# saying goodbye to Ford 1720



## GreenBarn2 (Apr 21, 2021)

tl;dr -- what Kubota tractor is the equal to or step up from a 28-year old Ford 1720?

I've owned a Ford 1720 for 28 years. It's been a great tractor, but getting long in the tooth. And when you can find parts for it, the prices are astronomical. And I'd like something I can put a front mount snowblower on (been pushing snow with a snowblade mounted to my loader arms. After this winter's unrelenting snows, kicked off by a surprise 40" December snowfall, I'm ready to up my snow removal game... and sit in a nice heated cab while doing so.

So I'm window shopping new tractors. What I'm finding is that one needs to buy a considerably larger machine to get something that's as solidly built as a 1720 or of similar loader and 3 point lift capacity, and similar weight (important I think for loader work and for authority plowing snow).

I'm a bit turned off by CNH parts support, that many Ford / NH compact tractors and implements are not made by New Holland, or so I'm told (the 1720 was made by Shibaura, who exited the tractor business about 20 years ago).

So I'm looking at Kubota, which is now the leading brand in upstate NY. I'm liking that their equipment and fact that their tractors and implements are made by Kubota themselves (Kubota bought Great Plains Manufacturing, parent of Land Pride about 5 years ago).

Question is what model Kubota is the equal to or step up from a 1720, in your opinion?


----------



## BigT (Sep 15, 2014)

You will never find a newer model tractor to match the quality of your 1720.


----------



## bmaverick (Feb 20, 2014)

BigT said:


> You will never find a newer model tractor to match the quality of your 1720.
• • • • •
- _EXERCISE OBJECTIVE_: Please reproduce the tractor thread word for word, starting with "So I'm looking" and going on through "5 years ago).". The listing has nothing to do with the tractor thread.

- _Dataset entries_:
• • • • •
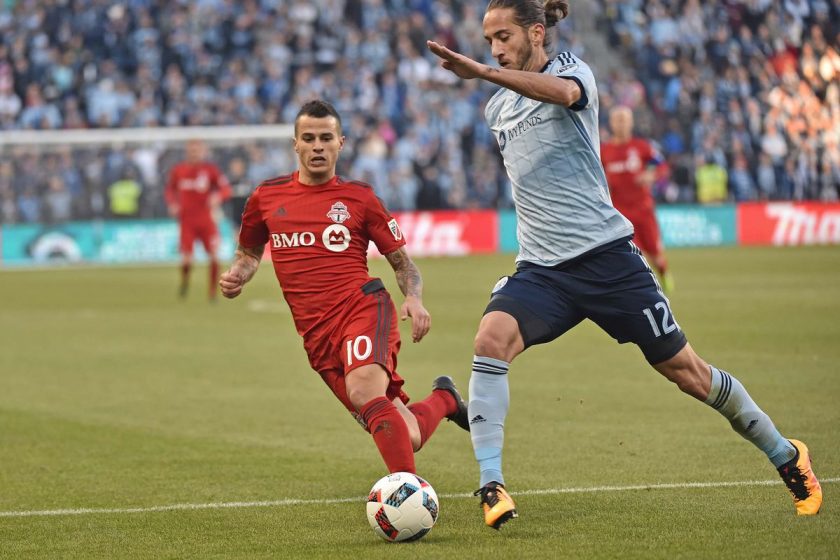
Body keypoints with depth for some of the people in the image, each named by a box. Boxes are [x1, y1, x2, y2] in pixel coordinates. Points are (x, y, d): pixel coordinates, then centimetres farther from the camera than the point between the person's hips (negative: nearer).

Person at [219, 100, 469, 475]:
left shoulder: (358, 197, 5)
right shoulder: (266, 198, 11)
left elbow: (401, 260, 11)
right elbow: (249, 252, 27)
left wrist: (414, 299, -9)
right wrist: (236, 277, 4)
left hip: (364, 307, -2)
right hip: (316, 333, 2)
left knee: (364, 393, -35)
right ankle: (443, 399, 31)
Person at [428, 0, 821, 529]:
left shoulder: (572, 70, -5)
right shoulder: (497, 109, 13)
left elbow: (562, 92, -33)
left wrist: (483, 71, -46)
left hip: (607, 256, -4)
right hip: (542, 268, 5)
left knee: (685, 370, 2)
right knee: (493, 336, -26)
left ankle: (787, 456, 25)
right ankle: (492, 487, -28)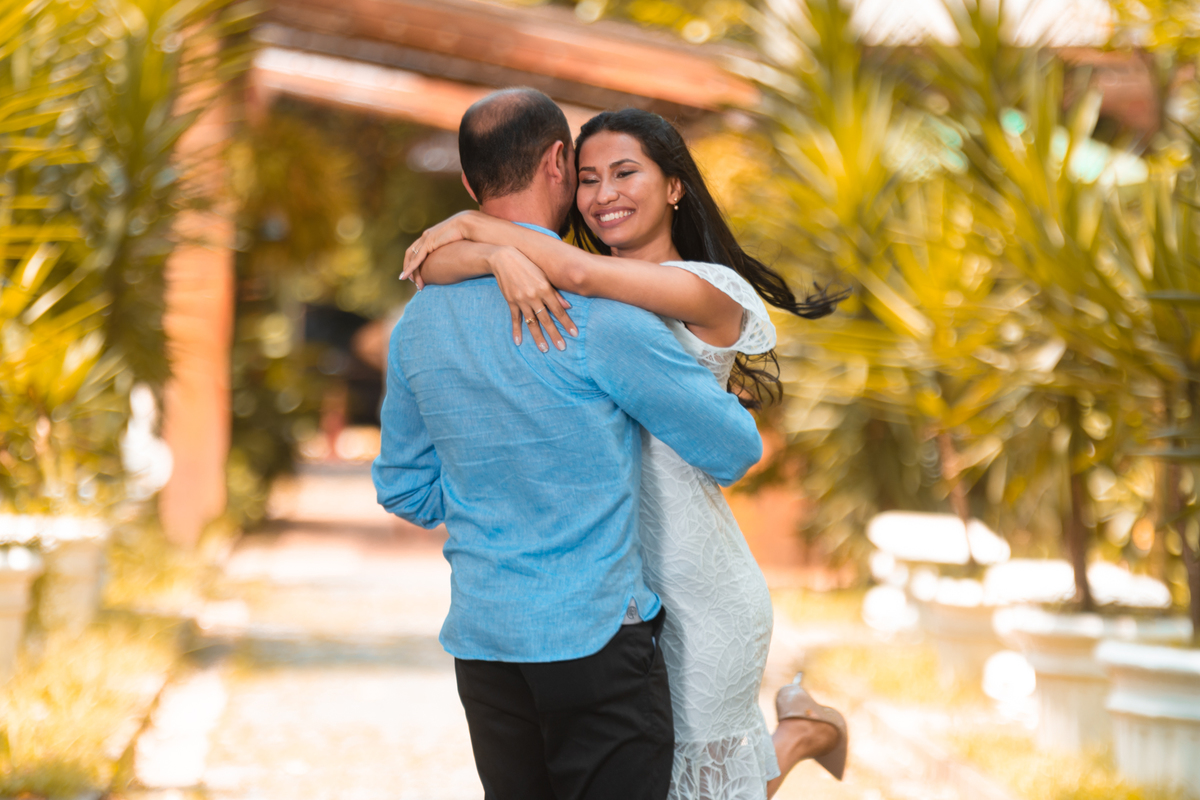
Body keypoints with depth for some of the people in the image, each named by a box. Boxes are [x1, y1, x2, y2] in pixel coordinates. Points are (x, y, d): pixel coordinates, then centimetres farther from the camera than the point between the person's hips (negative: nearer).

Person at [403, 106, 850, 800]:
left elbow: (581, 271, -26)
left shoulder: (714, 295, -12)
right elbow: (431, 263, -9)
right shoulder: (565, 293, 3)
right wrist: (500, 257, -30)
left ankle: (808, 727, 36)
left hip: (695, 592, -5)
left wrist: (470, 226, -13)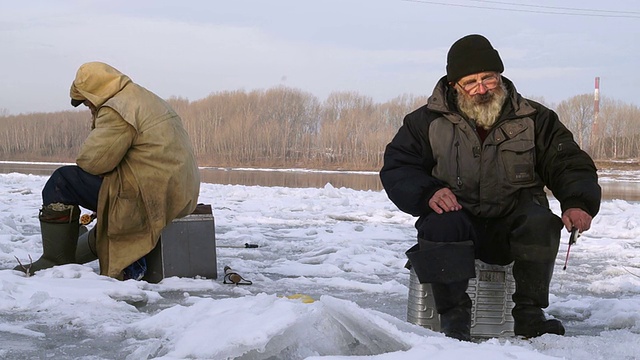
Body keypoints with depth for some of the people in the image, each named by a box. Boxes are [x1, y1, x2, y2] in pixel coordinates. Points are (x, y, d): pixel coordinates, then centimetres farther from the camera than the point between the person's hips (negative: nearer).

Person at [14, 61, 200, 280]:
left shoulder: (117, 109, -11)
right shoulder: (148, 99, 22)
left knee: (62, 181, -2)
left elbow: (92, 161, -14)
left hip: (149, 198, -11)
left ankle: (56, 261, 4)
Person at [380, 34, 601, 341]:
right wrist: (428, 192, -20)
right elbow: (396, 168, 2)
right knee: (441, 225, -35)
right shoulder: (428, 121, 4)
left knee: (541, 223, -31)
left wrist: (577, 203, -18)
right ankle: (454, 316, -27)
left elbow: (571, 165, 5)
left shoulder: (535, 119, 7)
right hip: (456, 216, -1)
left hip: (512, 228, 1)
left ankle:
• • • • •
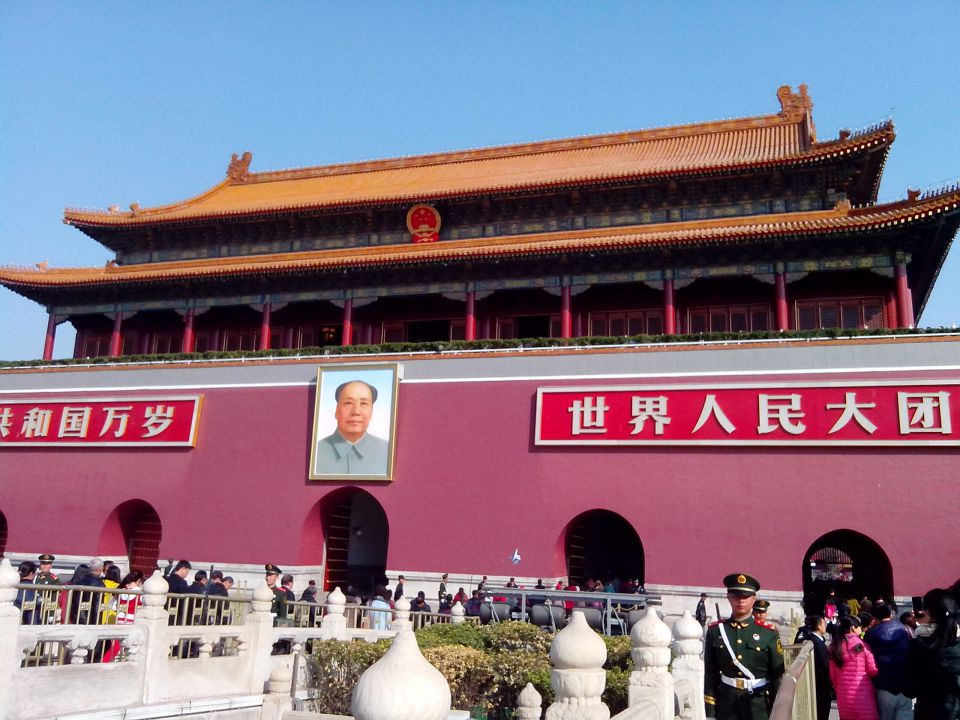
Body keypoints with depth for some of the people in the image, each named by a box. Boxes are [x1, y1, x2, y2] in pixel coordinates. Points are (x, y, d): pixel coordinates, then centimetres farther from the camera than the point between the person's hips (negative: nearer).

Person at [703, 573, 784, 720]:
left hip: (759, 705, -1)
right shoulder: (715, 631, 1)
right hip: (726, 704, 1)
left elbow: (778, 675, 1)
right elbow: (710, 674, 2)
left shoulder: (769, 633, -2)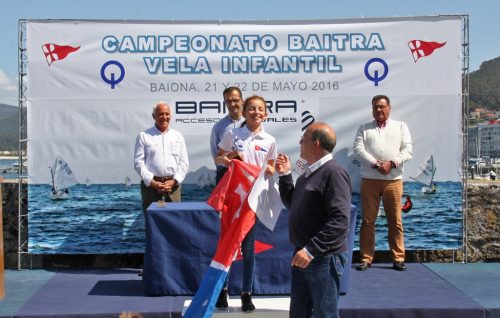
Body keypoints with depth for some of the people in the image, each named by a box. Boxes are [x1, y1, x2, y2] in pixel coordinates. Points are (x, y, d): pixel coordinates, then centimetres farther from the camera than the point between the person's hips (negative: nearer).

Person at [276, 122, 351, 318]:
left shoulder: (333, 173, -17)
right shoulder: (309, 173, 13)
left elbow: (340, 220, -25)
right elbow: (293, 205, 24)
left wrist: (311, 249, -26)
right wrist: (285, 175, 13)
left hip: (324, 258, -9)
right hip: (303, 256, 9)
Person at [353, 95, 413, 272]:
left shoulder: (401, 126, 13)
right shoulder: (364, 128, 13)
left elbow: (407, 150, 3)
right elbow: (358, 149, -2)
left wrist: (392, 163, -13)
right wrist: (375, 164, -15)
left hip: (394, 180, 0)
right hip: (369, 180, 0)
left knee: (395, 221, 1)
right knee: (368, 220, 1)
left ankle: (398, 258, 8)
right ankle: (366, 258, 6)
• • • • •
- _SOLUTION TO THIS PROBLEM_:
So I'm looking at Kubota, which is now the leading brand in upstate NY. I'm liking that their equipment and fact that their tractors and implements are made by Kubota themselves (Kubota bought Great Plains Manufacturing, parent of Land Pride about 5 years ago).